(Data excerpts)
########
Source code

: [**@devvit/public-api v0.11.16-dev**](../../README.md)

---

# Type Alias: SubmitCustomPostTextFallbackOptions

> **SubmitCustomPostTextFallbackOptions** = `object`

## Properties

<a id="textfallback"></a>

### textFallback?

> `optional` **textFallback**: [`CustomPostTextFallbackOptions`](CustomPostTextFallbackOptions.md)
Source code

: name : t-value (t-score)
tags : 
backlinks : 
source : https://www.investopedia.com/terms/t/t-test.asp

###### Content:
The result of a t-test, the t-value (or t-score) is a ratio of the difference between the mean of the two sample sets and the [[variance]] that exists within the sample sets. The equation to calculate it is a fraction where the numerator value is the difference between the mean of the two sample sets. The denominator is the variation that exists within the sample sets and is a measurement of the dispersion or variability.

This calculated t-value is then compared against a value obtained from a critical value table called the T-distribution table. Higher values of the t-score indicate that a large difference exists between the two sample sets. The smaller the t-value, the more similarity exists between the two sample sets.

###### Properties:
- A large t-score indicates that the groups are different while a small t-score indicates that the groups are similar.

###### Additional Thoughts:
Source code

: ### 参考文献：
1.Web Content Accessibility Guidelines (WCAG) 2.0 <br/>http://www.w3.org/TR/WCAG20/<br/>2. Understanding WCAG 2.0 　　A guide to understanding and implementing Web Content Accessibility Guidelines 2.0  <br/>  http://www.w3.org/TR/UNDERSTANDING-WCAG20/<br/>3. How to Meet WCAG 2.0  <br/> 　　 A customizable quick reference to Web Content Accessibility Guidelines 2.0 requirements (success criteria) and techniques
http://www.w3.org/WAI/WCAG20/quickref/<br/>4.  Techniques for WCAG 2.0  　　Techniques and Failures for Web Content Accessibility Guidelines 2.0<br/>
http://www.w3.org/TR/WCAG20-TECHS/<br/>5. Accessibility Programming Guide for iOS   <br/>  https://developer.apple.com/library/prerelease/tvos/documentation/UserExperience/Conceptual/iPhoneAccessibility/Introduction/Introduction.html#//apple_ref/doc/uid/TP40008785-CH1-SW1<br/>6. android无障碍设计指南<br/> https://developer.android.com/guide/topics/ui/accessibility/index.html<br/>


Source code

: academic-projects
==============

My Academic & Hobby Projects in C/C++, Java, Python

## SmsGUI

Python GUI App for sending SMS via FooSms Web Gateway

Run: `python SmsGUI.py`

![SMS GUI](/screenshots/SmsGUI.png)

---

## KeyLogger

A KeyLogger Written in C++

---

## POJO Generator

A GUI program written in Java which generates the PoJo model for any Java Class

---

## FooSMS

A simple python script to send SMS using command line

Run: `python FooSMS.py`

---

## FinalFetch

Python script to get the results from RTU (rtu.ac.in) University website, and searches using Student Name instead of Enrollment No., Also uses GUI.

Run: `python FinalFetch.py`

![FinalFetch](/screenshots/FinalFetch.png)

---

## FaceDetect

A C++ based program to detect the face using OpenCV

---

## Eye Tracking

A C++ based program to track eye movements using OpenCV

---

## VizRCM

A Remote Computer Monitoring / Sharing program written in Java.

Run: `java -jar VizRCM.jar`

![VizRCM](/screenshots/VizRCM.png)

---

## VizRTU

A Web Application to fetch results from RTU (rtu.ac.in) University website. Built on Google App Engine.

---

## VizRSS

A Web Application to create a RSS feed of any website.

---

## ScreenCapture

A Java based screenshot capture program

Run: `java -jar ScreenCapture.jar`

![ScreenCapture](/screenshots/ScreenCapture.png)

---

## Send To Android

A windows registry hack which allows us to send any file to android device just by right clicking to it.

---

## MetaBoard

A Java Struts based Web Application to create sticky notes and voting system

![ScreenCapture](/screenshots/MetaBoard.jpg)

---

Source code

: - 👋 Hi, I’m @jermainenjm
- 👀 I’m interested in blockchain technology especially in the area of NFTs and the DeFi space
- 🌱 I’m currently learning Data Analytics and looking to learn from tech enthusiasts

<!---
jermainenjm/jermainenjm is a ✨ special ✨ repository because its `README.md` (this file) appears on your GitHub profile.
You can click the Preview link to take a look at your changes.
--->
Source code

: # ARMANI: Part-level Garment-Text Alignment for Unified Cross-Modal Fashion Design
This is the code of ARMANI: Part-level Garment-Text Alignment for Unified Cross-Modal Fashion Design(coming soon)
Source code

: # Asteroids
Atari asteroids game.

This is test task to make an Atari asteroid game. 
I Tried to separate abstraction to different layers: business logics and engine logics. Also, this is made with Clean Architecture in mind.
########
* **What is expected**: When a line of the records has the word "Unified", pick it out and copy it.

* **Solution to this problem**:
: # ARMANI: Part-level Garment-Text Alignment for Unified Cross-Modal Fashion Design
This is the code of ARMANI: Part-level Garment-Text Alignment for Unified Cross-Modal Fashion Design(coming soon)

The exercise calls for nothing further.